Dabei versperrt die berechtigte Kritik an der Reform den Blick auf dessen Errungenschaften. Die neue Regelung stellt sicher, dass der Bundestag künftig eine feste Größe hat: 630 Abgeordnete, nicht weniger und vor allem nicht mehr. Schon jetzt platzt das Parlament mit 736 Mitgliedern aus allen Nähten. Und es hätten in Zukunft noch mehr werden können.

Dass es nach den neuen Regeln vorkommen kann, dass ein Bewerber seinen Wahlkreis zwar direkt gewinnt, aber trotzdem nicht in den Bundestag einzieht, ist nicht schön – aber verschmerzbar. Der Bundestag hat bewiesen, dass er sich selbst reformieren kann. Die Abgeordneten entschieden, dass es künftig weniger von ihnen gibt. So ein Schritt erfordert es, die eigenen Interessen zugunsten des großen Ganzen zurückzustellen. Dem muss man Respekt zollen.

Doch darüber wird nicht gesprochen, weil die Ampel auf dem Weg zu diesem Gesetz so viel Porzellan zerschlagen hat wie eine ganze Elefantenherde. Daran ist die Koalition selbst schuld. Und zwar völlig ohne Not.

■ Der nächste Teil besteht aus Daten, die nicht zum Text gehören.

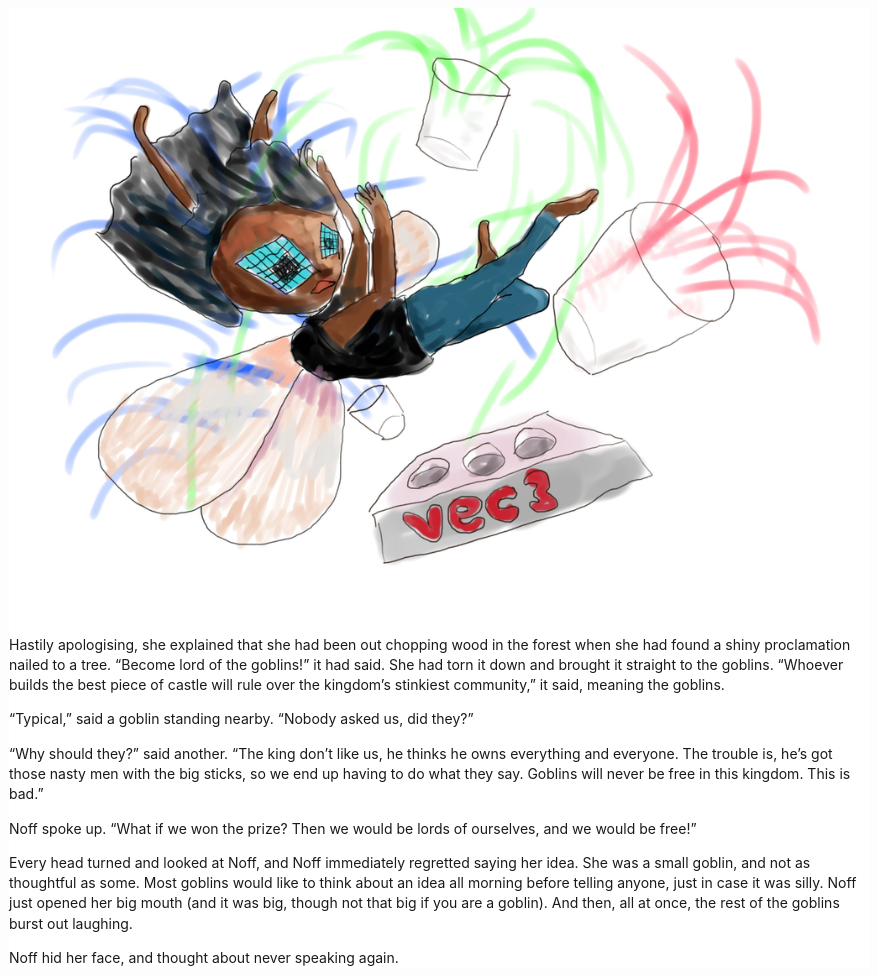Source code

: ![Olive Stick, a fairy with square pixel eyes, falling sideways knocking three pots of red, green, and blue, spilling their color everywhere. There is a tray labeled "vec3" with three slots for pots in it, that has also been knocked over.](pixelfairycrash.jpg)

Hastily apologising, she explained that she had been out chopping wood in the forest when she had found a shiny proclamation nailed to a tree. “Become lord of the goblins!” it had said. She had torn it down and brought it straight to the goblins. “Whoever builds the best piece of castle will rule over the kingdom’s stinkiest community,” it said, meaning the goblins.

“Typical,” said a goblin standing nearby. “Nobody asked us, did they?”

“Why should they?” said another. “The king don’t like us, he thinks he owns everything and everyone. The trouble is, he’s got those nasty men with the big sticks, so we end up having to do what they say. Goblins will never be free in this kingdom. This is bad.”

Noff spoke up. “What if we won the prize? Then we would be lords of ourselves, and we would be free!”

Every head turned and looked at Noff, and Noff immediately regretted saying her idea. She was a small goblin, and not as thoughtful as some. Most goblins would like to think about an idea all morning before telling anyone, just in case it was silly. Noff just opened her big mouth (and it was big, though not that big if you are a goblin). And then, all at once, the rest of the goblins burst out laughing.

Noff hid her face, and thought about never speaking again.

Als vor einer Woche der überarbeitete Entwurf des Gesetzes bekannt wurde, stand darin auch die Streichung der Grundmandatsklausel – anders als zunächst im Januar vorgestellt. Nur dank dieser Regelung zog die Linke nach der vergangenen Wahl mit 39 Abgeordneten in den Bundestag ein. Nach dem neuen Gesetz wäre sie dort gar nicht mehr vertreten gewesen. Und hätte die CSU bei Anwendung des neuen Gesetzes nur 0,3 Prozent weniger Zweitstimmen gehabt, dann wäre sie trotz 45 gewonnener Wahlkreise ebenfalls nicht im Bundestag gelandet. Wären die CSU und Linke nicht im Parlament vertreten gewesen, hätten sich neun Millionen gültige Stimmen nicht im Parlament wiedergefunden.

Ja, die Grundmandatsklausel ist ein Fremdkörper, und dass allein die Zweitstimme darüber entscheiden soll, wer in den Bundestag einzieht, ist eine klare und logische Regel. Doch lässt sich eine Wahlrechtsreform eben nie im luftleeren Raum gestalten. Man muss die Realität berücksichtigen. Und danach müssen CSU und Linke befürchten, mit dem neuen Gesetz aus dem Parlament draußen gehalten zu werden. Daher zürnen sie zu Recht.

Eine Veränderung an einem so sensiblen Thema wie dem Wahlrecht sollte am besten im Einklang mit der Opposition gestaltet werden. Das ist nicht immer möglich, was auch an der jahrelangen Blockadehaltung der CSU liegt. Dennoch muss so eine Reform über alle Zweifel erhaben sein, die politische Konkurrenz zu stark zu benachteiligen. Das ist hier nicht der Fall.

Die Härte dieser Debatte lässt Übles erahnen für die kommenden Jahre. Nämlich dass das Wahlrecht je nach wechselnder Mehrheit immer wieder verändert wird, ein zentrales Element der Demokratie als parteitaktischer Zankapfel. Im schlimmsten Fall hat die Ampel einen Zombie geschaffen, einen Untoten, der immer wiederkehrt. In diesem Fall zum Schrecken der Wähler.